GenAI Playbook
Memory, RAG & Knowledge for Agents
Published · Author: Dipankar Sarkar
Memory, RAG & Knowledge for Agents
Giving agents a long-term memory
A model’s context window is short-term memory. An agent that runs for hours, across sessions, or over a large knowledge base needs more. This chapter covers the memory architectures that make agents useful beyond a single chat: retrieval-augmented generation (RAG), vector and graph stores, and the “agent-native” RAG patterns that emerged in 2025–2026.
The memory problem
An agent doing a complex task generates a lot of state:
- Conversation history (turns with the user).
- Tool call results (search snippets, query outputs, file contents).
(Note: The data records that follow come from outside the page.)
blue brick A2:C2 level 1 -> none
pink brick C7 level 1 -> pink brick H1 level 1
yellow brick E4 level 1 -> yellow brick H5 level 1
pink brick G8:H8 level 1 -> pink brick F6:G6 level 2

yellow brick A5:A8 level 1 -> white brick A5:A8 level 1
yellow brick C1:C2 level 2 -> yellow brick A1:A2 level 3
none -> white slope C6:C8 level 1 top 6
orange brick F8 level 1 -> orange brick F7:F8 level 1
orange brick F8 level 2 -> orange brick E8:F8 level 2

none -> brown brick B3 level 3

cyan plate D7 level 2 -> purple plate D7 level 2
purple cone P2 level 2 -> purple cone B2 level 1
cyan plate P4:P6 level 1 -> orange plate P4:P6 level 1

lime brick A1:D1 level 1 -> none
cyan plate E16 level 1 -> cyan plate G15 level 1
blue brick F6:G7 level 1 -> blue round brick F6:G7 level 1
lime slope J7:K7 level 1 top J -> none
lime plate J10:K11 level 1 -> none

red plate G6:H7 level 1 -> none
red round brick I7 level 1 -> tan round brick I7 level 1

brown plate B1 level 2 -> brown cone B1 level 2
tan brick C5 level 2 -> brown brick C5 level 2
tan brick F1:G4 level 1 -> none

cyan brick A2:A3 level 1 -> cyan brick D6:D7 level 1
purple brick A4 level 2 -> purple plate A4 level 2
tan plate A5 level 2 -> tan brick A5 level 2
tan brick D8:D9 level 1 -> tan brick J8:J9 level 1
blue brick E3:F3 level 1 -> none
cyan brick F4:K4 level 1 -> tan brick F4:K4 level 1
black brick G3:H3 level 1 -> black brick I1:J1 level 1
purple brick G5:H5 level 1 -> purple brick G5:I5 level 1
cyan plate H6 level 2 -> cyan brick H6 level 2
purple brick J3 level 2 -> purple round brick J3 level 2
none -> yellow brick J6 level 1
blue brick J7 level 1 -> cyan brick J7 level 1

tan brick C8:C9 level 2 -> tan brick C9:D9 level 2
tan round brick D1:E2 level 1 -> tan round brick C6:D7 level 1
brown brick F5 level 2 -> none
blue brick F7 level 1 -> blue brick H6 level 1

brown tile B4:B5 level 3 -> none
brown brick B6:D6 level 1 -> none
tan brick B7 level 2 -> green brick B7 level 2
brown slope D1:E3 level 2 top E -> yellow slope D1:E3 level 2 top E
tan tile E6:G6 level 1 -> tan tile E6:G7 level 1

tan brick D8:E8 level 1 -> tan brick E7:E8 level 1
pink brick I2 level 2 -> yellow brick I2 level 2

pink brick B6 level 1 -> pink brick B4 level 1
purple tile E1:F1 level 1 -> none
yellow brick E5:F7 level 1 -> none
- Intermediate plans and reasoning.
- Facts learned along the way.
Even with 1M-token windows, this fills up. And when the agent runs again tomorrow, it starts from zero unless you give it memory. The four types from Anatomy of an AI Agent — working, short-term, long-term, episodic — map to concrete storage:
| Memory type | Storage | Lifetime |
|---|---|---|
| Working | In-context (scratchpad) | One loop |
| Short-term | Conversation history | One session |
| Long-term | Vector DB / graph DB | Across sessions |
| Episodic | Structured log of past runs | Across sessions |
This chapter is about the last two.
RAG: retrieval-augmented generation
RAG is the workhorse of agent memory. The agent (or the runtime) embeds a query, searches a vector database for relevant chunks, and injects them into the context before the model answers.
A standard RAG pipeline:
- Ingest — chunk documents, embed each chunk, store in a vector DB (Pinecone, Qdrant, Weaviate, pgvector).
- Retrieve — at query time, embed the query, run a similarity search, return top-k chunks.
- Generate — prepend the chunks to the model prompt; the model answers grounded in them.
For agents, RAG is usually exposed as a tool: the agent calls search_knowledge_base(query) and gets chunks back as the tool result. This keeps the context clean — the agent only pulls in what it needs.
Agent-native RAG patterns
Classic RAG is one-shot: query → chunks → answer. Agents do iterative and agentic RAG:
- Multi-hop retrieval — the agent searches, reads, decides it needs more, searches again. A research agent might do 5–10 retrieval rounds.
- Self-querying — the agent reformulates its own query based on what it found. “The first result mentions ‘Q3 report’ — let me search specifically for that.”
- Hybrid search — combine vector similarity with keyword (BM25) and metadata filters. Most production RAG in 2026 is hybrid, not pure-vector.
- Reranking — a second model (a cross-encoder) reranks the top-50 chunks to pick the best 5. Cheap and materially improves relevance.
Vector vs graph memory
Vector databases are great for “find me documents semantically similar to X.” They struggle with relationships: “who reports to the person who approved this contract?”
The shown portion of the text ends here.